Start Excerpted text
After the tests with double pressure relief coefficient β = 0.5, 1.0 and 1.5, Figures 7–9 show that the main fracture areas were 2.5–7.5 cm from the lower end face, 2.5–7.5 cm from the lower end face, and the upper part in the top view of the two-dimensional CT scan of the vertical-fracture coal sample. The right view and the main view show that the main fracture areas were the entire coal body, entire coal body and upper part, but there were differences in the degree of fracture development.

The above experimental results can provide theoretical basis for the space design, prediction and control of fractures.

3.2 Microscopic pores

Figure 10 shows the T₂ spectra and pore parameters before the vertical slot coal sample test and after the double pressure relief coefficient β = 0.5, 1.0 and 1.5 tests. According to the peak division method, the first peak of the T₂ spectrum from left to right corresponds to mesopores, the second peak corresponds to mesopores, and the third peak corresponds to macropores and fractures. According to Hodot method, the porosity can be divided into micropores (<0.01 microns), mesopores (0.01–1 micron) and macropores (>1 micron) (Zhai et al., 2022).

Figure 10

Figure 10. T₂ spectra and pore parameters before and after the test. (a) T₂ spectrum (b) Pore volume ratio of different pore sizes (c) Histogram of pore radius distribution.

3.2.1 T₂ spectral characteristics

Figure 10a shows that the signal intensity of the vertical slot coal sample before the test has four relatively uniform peaks. After the tests with double pressure relief coefficient β = 0.5, 1.0 and 1.5, the pore volume ratio of the vertical slot coal sample had three, five and four peaks, respectively, which were also relatively uniform.

3.2.2 Pore volume ratio of different pore sizes

Figure 10b shows that the pore volume ratio of the vertical slot coal sample has four peaks before the test, which are relatively uniform. The results show that pore micropores, mesopores and fractures were evenly distributed before the test. After the tests with double pressure relief coefficient β = 0.5, 1.0 and 1.5, there were three, five and four peaks, respectively, for the pore volume ratio of the vertical slot coal sample. In descending order, the peak values are for double pressure relief coefficients β = 0.5, 1.0, and 1.5. The comparative analysis shows that the pore size of the same aperture is larger after the test than before the test.

3.2.3 Pore radius distribution rule

In Figure 10c, the volume proportions of the cumulative pore sizes are different; the proportion of micropores and mesopores was in the order of β = 0.5, β = 1.0, β = 1.5 and before the test with 53.70%, 50.73%, 47.83% and 46.96%, respectively. Thus, the proportion of micropores and mesopores increases before the comparison test when △σ≤△P. The proportion of micropores and mesopores decreases when △σ>△P. In descending order, the proportion of mesopores was β = 1.5, β = 1.0, before the test, and β = 0.5 with 16.65%, 16.52%, 13.97% and 6.86%, respectively. Thus, the proportion of mesopores decreases before the comparison test when △σ = △P. The proportion of mesopores increases compared with that before the test when △σ≠△P. The proportion of macropores was 39.43%, 38.20%, 36.39% and 32.75% for β = 0.5, β = 1.5, before the test, and β = 1.0, respectively. Thus, the macropore ratio increases before the comparison test when △σ = △P. The proportion of macropores decreases before the test when △σ≠△P.
End Excerpted text
Start Given data
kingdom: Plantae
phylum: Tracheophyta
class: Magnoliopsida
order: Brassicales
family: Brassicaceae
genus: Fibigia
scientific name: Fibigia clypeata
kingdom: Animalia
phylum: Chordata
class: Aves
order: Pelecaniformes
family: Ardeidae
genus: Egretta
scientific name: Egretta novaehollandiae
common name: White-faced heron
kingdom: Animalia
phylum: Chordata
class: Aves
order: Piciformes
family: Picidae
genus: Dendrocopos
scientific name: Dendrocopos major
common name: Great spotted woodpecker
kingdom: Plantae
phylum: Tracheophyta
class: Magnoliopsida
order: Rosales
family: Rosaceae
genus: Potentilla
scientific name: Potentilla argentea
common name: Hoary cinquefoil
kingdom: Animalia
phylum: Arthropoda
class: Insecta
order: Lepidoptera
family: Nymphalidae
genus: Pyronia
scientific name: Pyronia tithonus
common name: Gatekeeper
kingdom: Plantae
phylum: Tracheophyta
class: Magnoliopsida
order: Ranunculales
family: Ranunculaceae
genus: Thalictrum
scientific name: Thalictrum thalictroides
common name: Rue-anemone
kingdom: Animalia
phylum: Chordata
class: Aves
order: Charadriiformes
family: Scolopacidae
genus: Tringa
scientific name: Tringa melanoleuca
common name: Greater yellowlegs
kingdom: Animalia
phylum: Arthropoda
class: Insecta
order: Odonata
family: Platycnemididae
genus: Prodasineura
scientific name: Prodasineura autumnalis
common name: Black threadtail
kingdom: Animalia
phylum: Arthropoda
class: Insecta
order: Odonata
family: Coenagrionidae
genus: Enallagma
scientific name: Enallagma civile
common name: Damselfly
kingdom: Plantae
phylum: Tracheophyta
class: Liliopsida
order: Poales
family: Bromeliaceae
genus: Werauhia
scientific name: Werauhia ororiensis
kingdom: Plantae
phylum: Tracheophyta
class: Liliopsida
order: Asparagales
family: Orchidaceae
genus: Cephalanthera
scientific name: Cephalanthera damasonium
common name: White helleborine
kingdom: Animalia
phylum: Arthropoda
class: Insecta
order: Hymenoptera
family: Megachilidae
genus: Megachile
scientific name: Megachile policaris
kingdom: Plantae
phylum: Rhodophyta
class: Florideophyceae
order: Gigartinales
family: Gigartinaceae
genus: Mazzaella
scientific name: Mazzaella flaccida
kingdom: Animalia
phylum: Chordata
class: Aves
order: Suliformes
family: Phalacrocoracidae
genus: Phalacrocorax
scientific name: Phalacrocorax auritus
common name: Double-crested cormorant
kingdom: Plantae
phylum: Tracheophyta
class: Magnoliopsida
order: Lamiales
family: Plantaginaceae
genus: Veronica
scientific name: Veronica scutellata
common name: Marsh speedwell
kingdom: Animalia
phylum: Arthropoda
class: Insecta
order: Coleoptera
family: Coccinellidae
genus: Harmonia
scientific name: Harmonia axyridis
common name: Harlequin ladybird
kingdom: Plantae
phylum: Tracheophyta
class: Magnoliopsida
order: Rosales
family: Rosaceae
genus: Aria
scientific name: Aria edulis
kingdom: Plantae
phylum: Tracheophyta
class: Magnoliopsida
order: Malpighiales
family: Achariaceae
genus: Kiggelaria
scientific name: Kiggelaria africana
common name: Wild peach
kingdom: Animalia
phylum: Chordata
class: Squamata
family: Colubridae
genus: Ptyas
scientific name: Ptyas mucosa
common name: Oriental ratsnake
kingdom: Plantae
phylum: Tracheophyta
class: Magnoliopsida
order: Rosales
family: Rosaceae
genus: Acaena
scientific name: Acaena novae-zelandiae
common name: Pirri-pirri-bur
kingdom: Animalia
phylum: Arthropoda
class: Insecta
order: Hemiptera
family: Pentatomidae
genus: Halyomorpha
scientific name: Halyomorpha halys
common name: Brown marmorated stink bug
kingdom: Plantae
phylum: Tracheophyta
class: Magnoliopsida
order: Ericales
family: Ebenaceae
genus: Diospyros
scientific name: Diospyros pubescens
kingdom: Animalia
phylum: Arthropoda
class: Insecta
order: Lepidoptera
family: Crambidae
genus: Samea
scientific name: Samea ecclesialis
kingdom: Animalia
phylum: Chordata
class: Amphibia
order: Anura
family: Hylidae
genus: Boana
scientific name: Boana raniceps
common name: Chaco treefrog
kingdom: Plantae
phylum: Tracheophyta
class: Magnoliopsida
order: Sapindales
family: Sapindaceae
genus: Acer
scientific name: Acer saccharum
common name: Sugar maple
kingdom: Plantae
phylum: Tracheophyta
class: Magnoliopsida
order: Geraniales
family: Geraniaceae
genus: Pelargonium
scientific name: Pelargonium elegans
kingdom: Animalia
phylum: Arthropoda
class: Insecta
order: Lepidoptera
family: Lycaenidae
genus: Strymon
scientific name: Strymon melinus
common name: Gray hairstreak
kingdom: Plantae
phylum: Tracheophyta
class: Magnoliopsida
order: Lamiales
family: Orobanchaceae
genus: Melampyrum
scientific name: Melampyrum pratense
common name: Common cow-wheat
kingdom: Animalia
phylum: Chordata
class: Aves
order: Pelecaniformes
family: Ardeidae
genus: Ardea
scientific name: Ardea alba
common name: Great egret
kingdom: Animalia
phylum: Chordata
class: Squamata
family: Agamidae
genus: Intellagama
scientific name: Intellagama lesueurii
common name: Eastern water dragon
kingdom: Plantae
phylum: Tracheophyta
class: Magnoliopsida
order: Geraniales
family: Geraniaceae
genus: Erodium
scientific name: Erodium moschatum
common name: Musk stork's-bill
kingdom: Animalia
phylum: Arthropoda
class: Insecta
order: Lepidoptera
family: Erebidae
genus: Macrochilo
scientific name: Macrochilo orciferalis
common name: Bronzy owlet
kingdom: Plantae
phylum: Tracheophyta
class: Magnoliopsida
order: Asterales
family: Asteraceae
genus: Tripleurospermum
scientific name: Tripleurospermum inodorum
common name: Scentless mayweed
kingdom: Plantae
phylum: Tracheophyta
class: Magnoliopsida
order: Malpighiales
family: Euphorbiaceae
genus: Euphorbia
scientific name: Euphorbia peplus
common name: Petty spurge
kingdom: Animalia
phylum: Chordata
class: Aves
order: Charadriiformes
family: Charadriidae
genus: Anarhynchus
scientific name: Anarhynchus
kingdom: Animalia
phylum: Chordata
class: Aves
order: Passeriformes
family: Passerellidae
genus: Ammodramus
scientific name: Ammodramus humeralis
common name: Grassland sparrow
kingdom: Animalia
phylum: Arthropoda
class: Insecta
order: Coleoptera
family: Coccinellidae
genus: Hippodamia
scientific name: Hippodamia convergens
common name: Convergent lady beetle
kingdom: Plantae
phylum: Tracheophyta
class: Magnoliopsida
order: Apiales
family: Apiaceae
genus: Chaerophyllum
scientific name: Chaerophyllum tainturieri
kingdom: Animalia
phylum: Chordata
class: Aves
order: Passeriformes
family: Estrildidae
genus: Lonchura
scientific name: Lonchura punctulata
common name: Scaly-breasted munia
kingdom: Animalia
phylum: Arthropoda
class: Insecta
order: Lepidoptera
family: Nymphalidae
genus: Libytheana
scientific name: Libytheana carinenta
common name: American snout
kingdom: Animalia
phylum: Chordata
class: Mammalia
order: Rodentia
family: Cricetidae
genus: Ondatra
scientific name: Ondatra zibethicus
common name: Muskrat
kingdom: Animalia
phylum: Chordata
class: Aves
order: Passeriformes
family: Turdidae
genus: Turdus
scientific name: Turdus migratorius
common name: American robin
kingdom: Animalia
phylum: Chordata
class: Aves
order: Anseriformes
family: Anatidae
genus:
End Given data
§ Given exercise 1: In the coal sample excerpt, what pore size range does the Hodot method assign to mesopores?
§ Given exercise 2: Rewrite the stretch of the records from the line containing "genus: Hippodamia" through the end of the records as a numbered list, leaving out any blank lines.

§ Exercise answer 1: 0.01–1 micron

§ Exercise answer 2:
1. genus: Hippodamia
2. scientific name: Hippodamia convergens
3. common name: Convergent lady beetle
4. kingdom: Plantae
5. phylum: Tracheophyta
6. class: Magnoliopsida
7. order: Apiales
8. family: Apiaceae
9. genus: Chaerophyllum
10. scientific name: Chaerophyllum tainturieri
11. kingdom: Animalia
12. phylum: Chordata
13. class: Aves
14. order: Passeriformes
15. family: Estrildidae
16. genus: Lonchura
17. scientific name: Lonchura punctulata
18. common name: Scaly-breasted munia
19. kingdom: Animalia
20. phylum: Arthropoda
21. class: Insecta
22. order: Lepidoptera
23. family: Nymphalidae
24. genus: Libytheana
25. scientific name: Libytheana carinenta
26. common name: American snout
27. kingdom: Animalia
28. phylum: Chordata
29. class: Mammalia
30. order: Rodentia
31. family: Cricetidae
32. genus: Ondatra
33. scientific name: Ondatra zibethicus
34. common name: Muskrat
35. kingdom: Animalia
36. phylum: Chordata
37. class: Aves
38. order: Passeriformes
39. family: Turdidae
40. genus: Turdus
41. scientific name: Turdus migratorius
42. common name: American robin
43. kingdom: Animalia
44. phylum: Chordata
45. class: Aves
46. order: Anseriformes
47. family: Anatidae
48. genus:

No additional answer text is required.